Can't disagree with any of that Basil.  One thing I like about TRA is the different sources of revenues & profits .....insurance is going great guns and they have the finance arm under control.  So a soft year in one area doesn't pull down the whole result.

Dolcile

Great post Basil. 

Can you remind me, what is that GARP formula you've previously mentioned?

Thanks

Basil

#1379
Quote from: Dolcile on May 27, 2025, 09:47 AMGreat post Basil. 
Can you remind me, what is that GARP formula you've previously mentioned?
Thanks
Thanks, sure.  The legendary investor Ben Graham said intrinsic value was eps x no growth PE of 8.5, (when the risk free 10 year rate is 4%) + 2g, where g is the expected growth rate over the next 7-10 years.
This was based on historical eps.

I use 1g in my calculations based on forward earnings and look for stocks that are trading below that as being fantastic value. TRA have a decade long history of growing eps at 10% and a forecast to keep doing this so I think g = 10.

No growth PE should be 8 with the 10 year risk free rate at circa 4.7%.  Adding 1g of 10 to that sees a fair PE for TRA of 18 x next year earnings which are forecasted at 48 cps = $8.64

That sounds outrageous putting a PE of 18 on Turners but is it really considering their outstanding track record of growth over the last decade that's forecast to continue ?  Fact checking this with for example, Briscoes, with declining earnings in recent years, its on a PE of 17.85 so its clear a PE of 18 is not ridiculous with another quality retailer or with the market in general.

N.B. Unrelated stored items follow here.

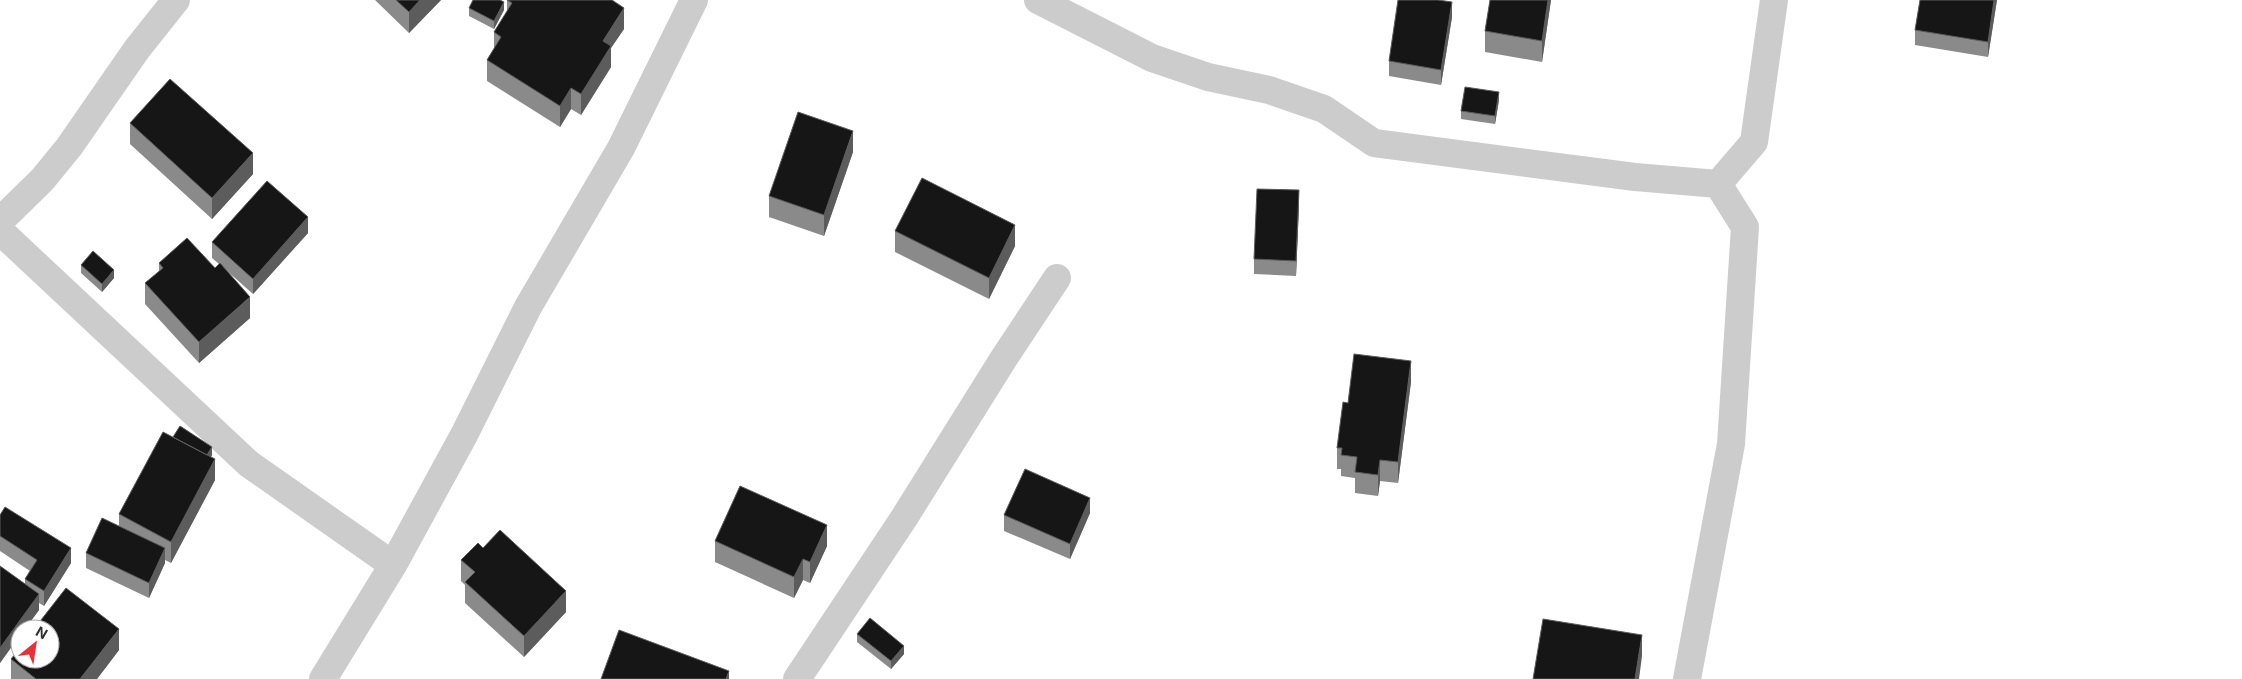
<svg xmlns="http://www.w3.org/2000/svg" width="2242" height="679" viewBox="0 0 2242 679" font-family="Inter,sans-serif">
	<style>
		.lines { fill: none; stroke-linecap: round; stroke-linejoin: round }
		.minor { stroke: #ccc; stroke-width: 28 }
		.wall { fill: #8a8a8a }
		.shaded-wall { fill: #5c5c5c }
		.building { fill: #161616; stroke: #5c5c5c }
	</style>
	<rect width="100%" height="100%" fill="#fff"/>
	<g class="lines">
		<path class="minor" d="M1038,0l114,58 56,19 61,13 55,19 50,34 261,34 83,7 36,-42 20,-142
			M0,221l42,-41 27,-33 68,-98 39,-49
			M0,231l249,233 144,101
			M323,679l70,-114 71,-130 64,-128 93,-159 73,-148
			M797,679l107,-161 100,-160 53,-80
			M1687,679l44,-235 14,-217 -27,-43"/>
	</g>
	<path class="wall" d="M375,0h66l-32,33z
		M507,0l117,29 -13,19v19l-30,48 -10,-6 -11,18 -73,-46v-21l7,-11v-17l13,-20z
		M1490,0h61l-9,62 -57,-10v-21z
		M1920,0h77l-9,57 -73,-12v-15z
		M469,8l35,2 -10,19 -25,-13z
		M1452,17l-11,68 -52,-9v-15z
		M1499,100l-4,24 -34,-5v-8z
		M130,123l123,51 -41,45 -82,-75z
		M853,152l-29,84 -55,-19v-21z
		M1299,205l-3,71 -42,-2v-15z
		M895,231l120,15 -26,53 -94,-47z
		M308,233l-55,61 -27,-24 24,48 -51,45 -54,-59v-21l14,-11v-9l56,5 4,-4 -7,-6v-16z
		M81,265l33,13 -12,14 -21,-19z
		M1411,382l-13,101 -18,-2 -2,15 -23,-3v-15l-14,-2v-7h-4v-21l11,-45z
		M173,437l39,18 -1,2 4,23 -44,83 -6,-3v3l-16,35 -63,-30v-15l33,-27v-12z
		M1090,513l-20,46 -66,-28v-16z
		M0,515l71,48 -27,43 -5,-3v7l-14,19h-5v6l-20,28v-97l25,18v-5l5,-8 -30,-20z
		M715,541l112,5 -17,37 -7,-3 -9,18 -79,-36z
		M483,548l83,64 -42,45 -59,-54v-18l-4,-4v-21z
		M857,634l47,20 -13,15 -34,-27z
		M119,650l-22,29h-86v-20z"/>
	<path class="shaded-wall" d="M420,0h21l-32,33v-21z
		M1548,0h3l-9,62v-21z
		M1994,0h3l-9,57v-15z
		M504,2v8l-10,19v-8z
		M1452,2v15l-11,68v-15z
		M624,8v21l-13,19v19l-30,48v-21l22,-53z
		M571,88v21l-11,18v-21z
		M1499,92v8l-4,24v-8z
		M853,131v21l-29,84v-21z
		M253,153v21l-41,45v-21z
		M1299,190v15l-3,71v-15z
		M308,217v16l-55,61v-15z
		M1015,225v21l-26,53v-21z
		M114,270v8l-12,14v-8z
		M250,297v21l-51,45v-21z
		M1411,361v21l-13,101v-21z
		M212,447v8l-11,17v-8z
		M215,459v21l-44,83v-21z
		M1380,460v21l-2,15v-21z
		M1090,498v15l-20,46v-15z
		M827,525v21l-17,37v-21z
		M71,548v15l-27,43v-15z
		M165,548v15l-16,35v-15z
		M803,559v21l-9,18v-21z
		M566,591v21l-42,45v-21z
		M39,594v16l-14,19h-5v6l-20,28v-15z
		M119,629v21l-22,29h-17z
		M1642,635v21l-3,23h-4z
		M904,646v8l-13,15v-8z
		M729,671v8h-3z"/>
	<path class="building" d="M396,0h24l-11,12z
		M473,0h27l4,2 -10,19 -25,-13z
		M507,0h105l12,8 -21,33 8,5 -30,48 -10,-6 -11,18 -73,-46 14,-23 -7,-5 18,-29z
		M1398,0h40l14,2 -11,68 -52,-9z
		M1490,0h58l-6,41 -57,-10z
		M1920,0h74l-6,42 -73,-12z
		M170,79l83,74 -41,45 -82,-75z
		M1465,87l34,5 -4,24 -34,-5z
		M798,112l55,19 -29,84 -55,-19z
		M922,178l93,47 -26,53 -94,-47z
		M267,181l41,36 -55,62 -41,-37z
		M1257,189l42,1 -3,71 -42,-2z
		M187,238l28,30 5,-5 30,34 -51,45 -54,-59 18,-15 -4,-5z
		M93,251l21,19 -12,14 -21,-19z
		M1354,354l57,7 -13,101 -18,-2 -2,15 -23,-3 2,-15 -16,-2 1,-7h-5l6,-46 5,1z
		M180,426l32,21 -5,8 -34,-18z
		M163,432l52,27 -44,83 -52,-28z
		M1025,469l65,29 -20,46 -66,-29z
		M740,486l87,39 -17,37 -7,-3 -9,18 -79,-36z
		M5,507l66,41 -27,43 -19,-12 12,-19 -37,-24v-21z
		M102,518l63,30 -16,35 -63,-30z
		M500,530l66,61 -42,45 -59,-54 10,-10 -14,-12 17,-17 5,5z
		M0,566l39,28 -39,54z
		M66,588l53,41 -39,50h-44l-25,-20 9,-11v11h30v-30h-16z
		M870,618l34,28 -13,15 -34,-27z
		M1543,619l99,16 -7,44h-102z
		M619,630l110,41 -3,8h-125z"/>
	<g transform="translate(35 644) rotate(30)"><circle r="24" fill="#ffffff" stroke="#acacac"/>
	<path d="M0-4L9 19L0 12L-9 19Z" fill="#e83038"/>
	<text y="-8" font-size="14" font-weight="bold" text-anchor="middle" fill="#2f2f2f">N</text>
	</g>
</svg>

Most brokers will use peer group multiplies to value TRA in relation to other retailers and in particular to others in the motor vehicle industry.  What they are missing is that comparing TRA's track record of growth with second hand cars and their other business divisions is very different to the far more cyclical track record of new motor vehicle distributors.

I think Forsyth Barr's forecast of $7.30 is quite conservative and certainly the current share price is deep within my deep value growth screening methodology.
Perhaps even more importantly to me as a nearly retired investor, (I could easily retire now but still enjoy working with most of my clients I have known for ~ 30 years) is the CAGR in dividends over the last decade of 14% per annum which is without peer on the NZX and a truly outstanding track record of dividend growth.